• [AUFGABEN]:
1. Beantworte anhand der Besprechung zu „Die andere Heimat“ folgende Fragen:
(a) In welchem Waldgebiet entstanden die Waldaufnahmen vom Beginn?
(b) Was verjagt Vater Johann auf den Feldern von Schabbach?
(c) An welchem Datum beginnt Jakob sein Tagebuch?
2. Gib die Besprechung zu „Die andere Heimat“ ab den Worten „Alles traumhaft. Am“ bis einschließlich „irisierend Farbe auftaucht.“ wieder und benenne darin „Tagebuch“ in „Journal“ um.
3. Setze die Besprechung zu Edgar Reitz' „Die andere Heimat“ im Anschluss an ihren letzten Satz fort.

### TEXTAUSZUG ###

Edgar Reitz: Die andere Heimat 1843/44: CHRONIK EINER SEHNSUCHT im Verlag Schirmer/Mosel, Teil 2

 

Claudia Schulmerich

 

München (Weltexpresso) – Man glaubt bei den Waldaufnahmen zu Beginn erst gar nicht, daß dies Deutschland sei. Die bemoosten Felsen, die Ursprünglichkeit der Natur, das sieht so alt, so ursprünglich aus, ist aber das Waldgebiet in Lützelsoon! Auch die folgenden Seiten mit den Feldern von Schabbach wirken traumverloren, wenn Vater Johann als lebendige Vogelscheuche die Spatzenschwärme verjagt, die seine Getreideaussaat gefährden.

 

Alles traumhaft. Am 1. April 1842 beginnt Jakob in der Nacht, als er nicht schlafen kann, sein Tagebuch und vertraut ihm, nachdem er sich und seine Eltern vorgestellt hat an: ..aus innerem Anlaß der Stimme seines Herzens die Welt sehen zu wollen, so sie in Büchern beschrieben und von tapferen Reisenden in Erfahrung gebracht worden, insbesondere der Sprachen der Völker wegen, die ich studieren will. So will ich denn diesem Buch getreulich anvertrauen jeden meiner Schritte und ernsten Beschlüsse, bis das Weltmeer meiner wartet, mich in die Neue Welt zu tragen.“ Auf der Abbildung mitten in der Nacht sehen wir den ersten technischen Kniff, der im Film Furore macht, wenn nämlich im traditionellen Schwarzweiß sanft irisierend Farbe auftaucht.

### ERFASSTE DATEN ###

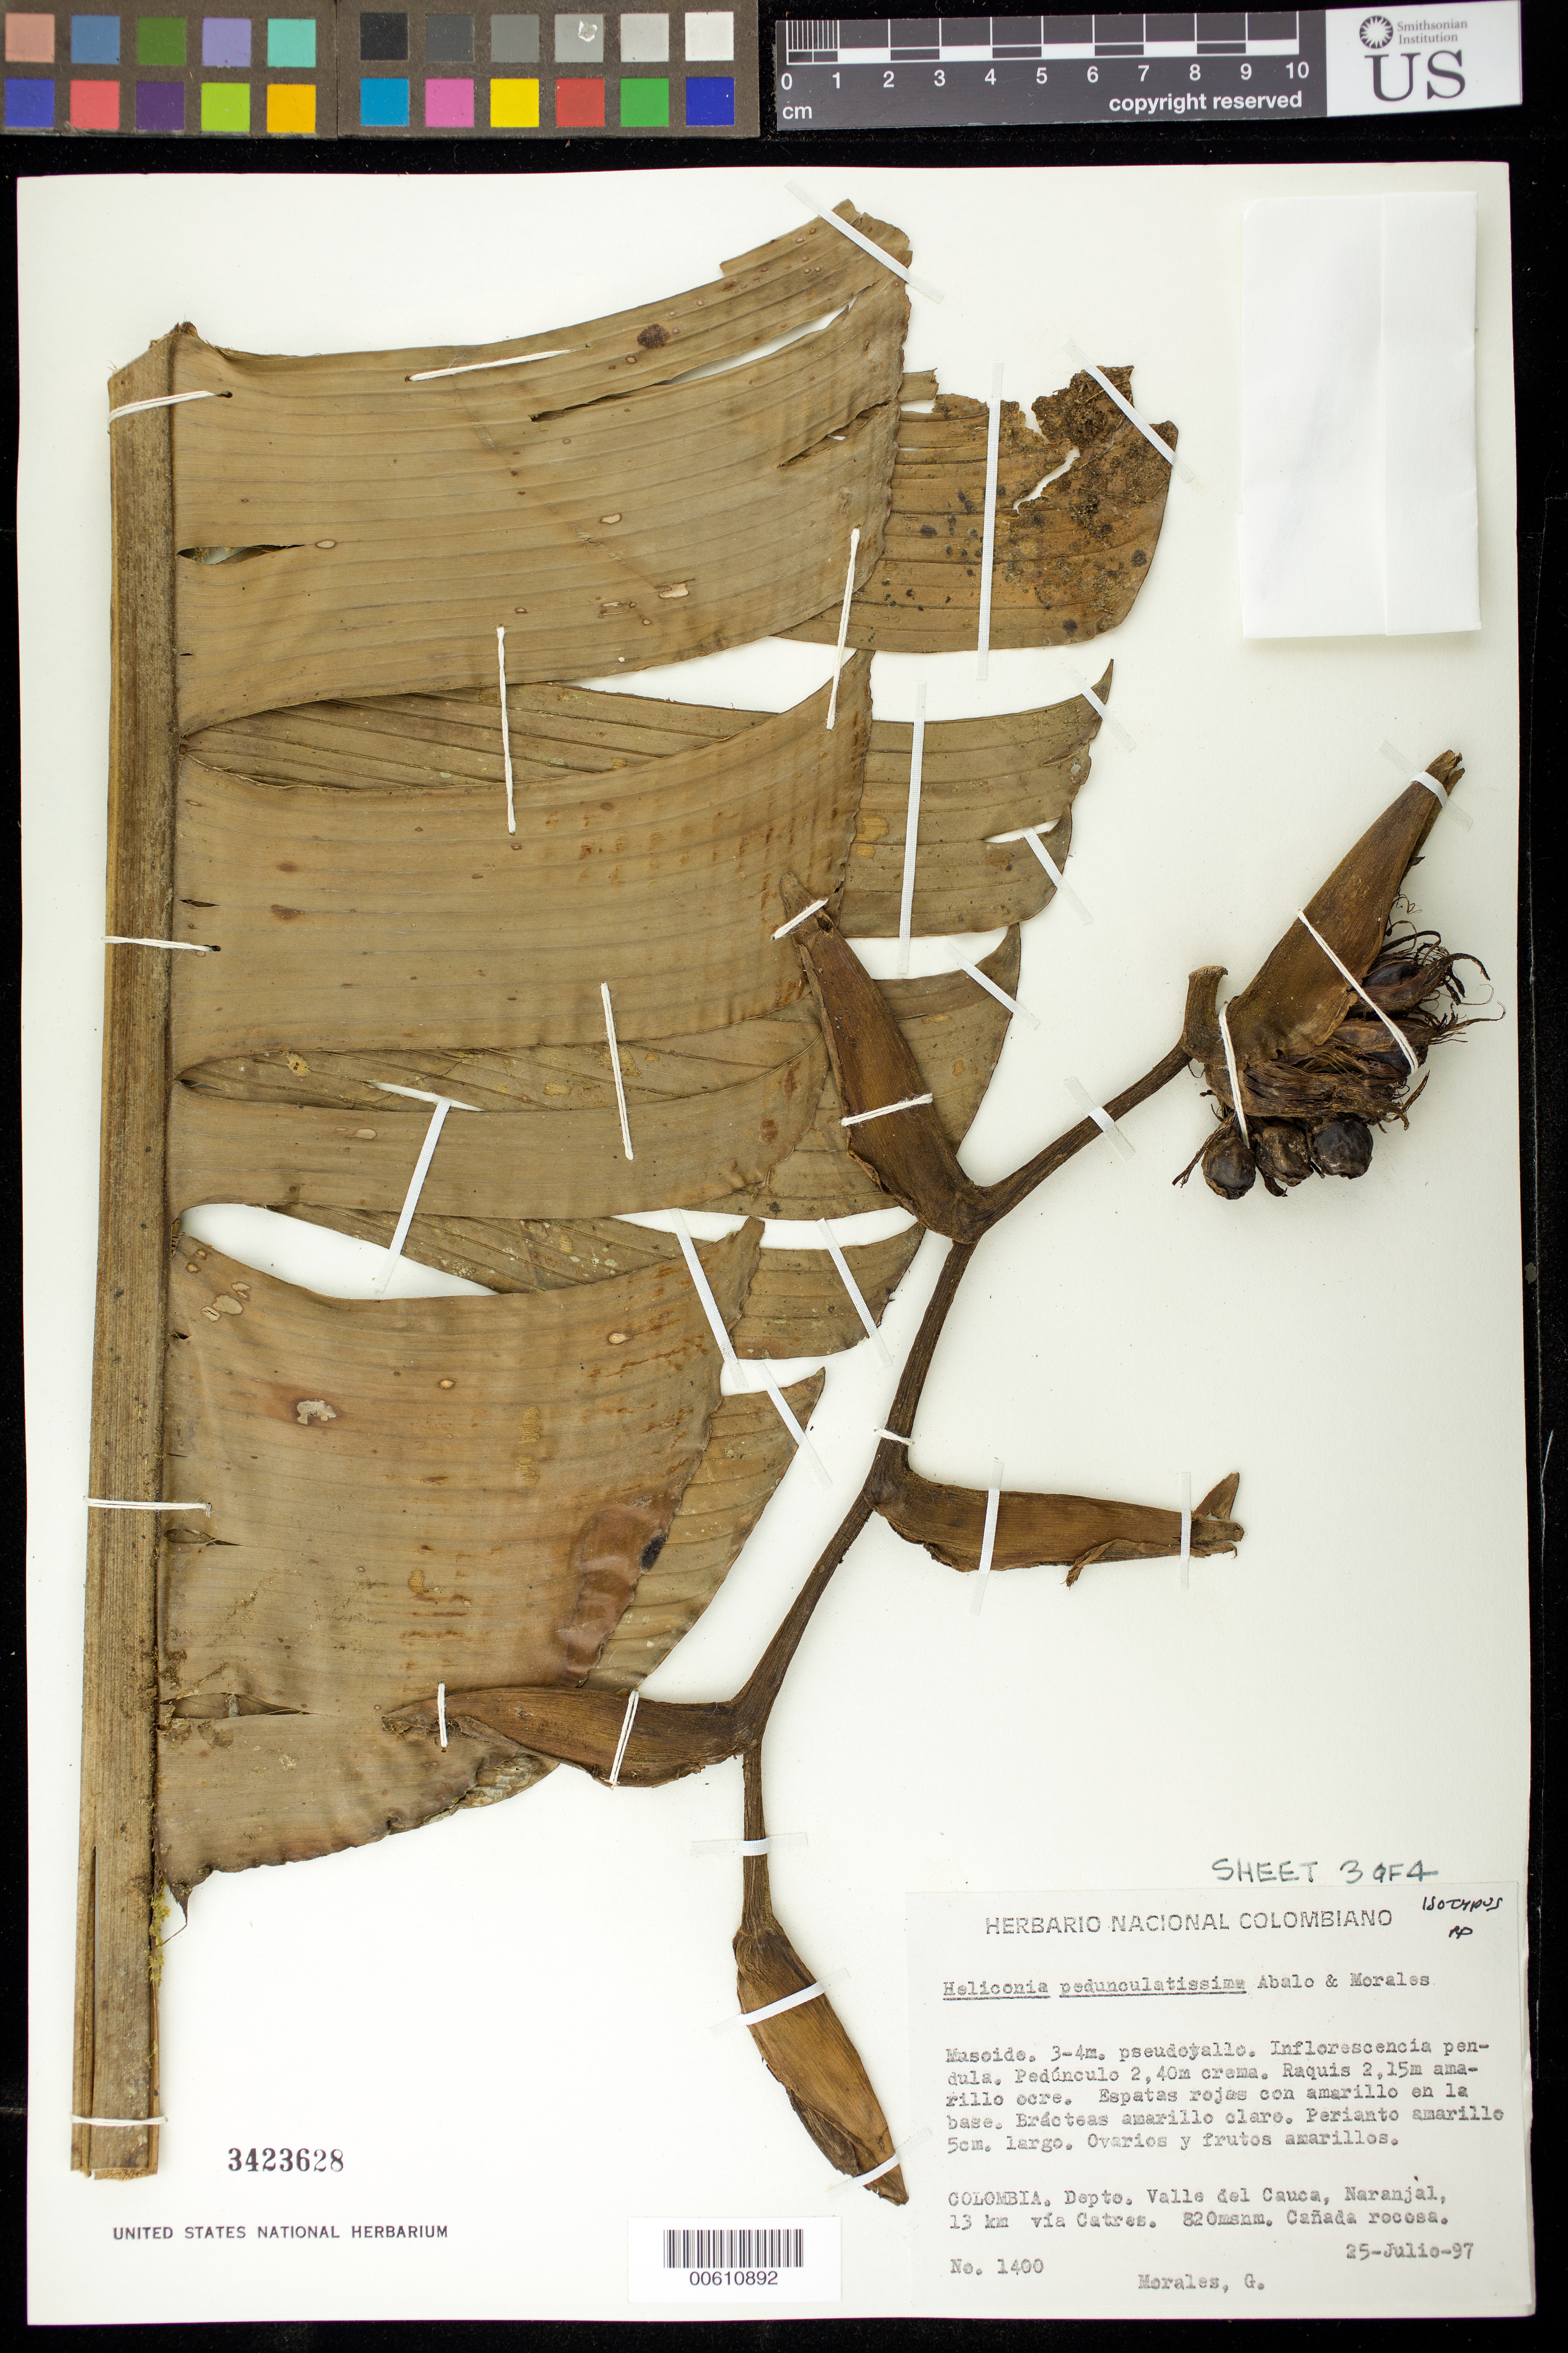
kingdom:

###

• [LÖSUNGEN]:
1.
(a) Im Waldgebiet Lützelsoon.
(b) Die Spatzenschwärme, die seine Getreideaussaat gefährden.
(c) Am 1. April 1842.

2.
Alles traumhaft. Am 1. April 1842 beginnt Jakob in der Nacht, als er nicht schlafen kann, sein Journal und vertraut ihm, nachdem er sich und seine Eltern vorgestellt hat an: ..aus innerem Anlaß der Stimme seines Herzens die Welt sehen zu wollen, so sie in Büchern beschrieben und von tapferen Reisenden in Erfahrung gebracht worden, insbesondere der Sprachen der Völker wegen, die ich studieren will. So will ich denn diesem Buch getreulich anvertrauen jeden meiner Schritte und ernsten Beschlüsse, bis das Weltmeer meiner wartet, mich in die Neue Welt zu tragen.“ Auf der Abbildung mitten in der Nacht sehen wir den ersten technischen Kniff, der im Film Furore macht, wenn nämlich im traditionellen Schwarzweiß sanft irisierend Farbe auftaucht.

3.
 

Die Tragik des Geschehens ist dann, daß nicht er, sondern der bodenständige Bruder nach Brasilien auswandert, er aber mit den reichen Bildern der Welt im Kopf zu Hause bleibt. Das ist übrigens keine Ausnahmegeschichte, sondern ergab sich oft, daß die handwerklich geschickten Macher in die Ferne zogen und die Sehnsüchtigen daheim blieben, aber im Kopf und der Seele weltläufig blieben. Ein Ereignis der Auszug über den Hohen Rücken des Hunsrück in die ferne Welt. Die hochbeladenen Wagen müßten hier schon steckenbleiben, mußmaßt man. Sie rumpeln und schaukeln und doch erreichen die Auswanderer die andere Heimat und werden dort erfolgreich, ja wohlhabend.

 

Doch, längst ist dieses großformatige 31x26,5 Zentimeter, 237 Seiten lange und schlechthin repräsentative Buch jetzt doch zu einer richtigen Bildergeschichte geworden. Nun sind wir sicher, daß auch diejenigen, die den Film nicht kennen, vom Buch sehr viel haben, denn die Bilder erzählen nun weiter, was auf der Leinwand bewegte Bilder vermochten. Sehr gut, wie nahe Porträtaufnahmen im Wechsel mit weiter Perspektive unsere Aufmerksamkeit organisiert und einfach schön, daß eine ganz kurze Szene, die im Film staunen läßt, hier auf den Seiten 48-49 festgehalten ist: wenn der Vater seiner Tochter eine geschliffene Achatscheibe schenkt, sehen wir beide durch den farbig orange-gelb-braun geschichteten Schliff hindurch.

 

Was mit der Scheibe passiert? Ja, die wird noch eine Rolle spielen. Aber wir wollen nicht die ganze Geschichte weitererzählen, nur kundtun, daß dies ein prachtvoller, so informativer wie schöner Band ist, den man nicht nur einmal betrachtet, sondern gerne wieder in die Hans nimmt. Beispielsweise, wenn Edgar Reitz für seinen wunderbaren Film wieder ein Preis bekommt.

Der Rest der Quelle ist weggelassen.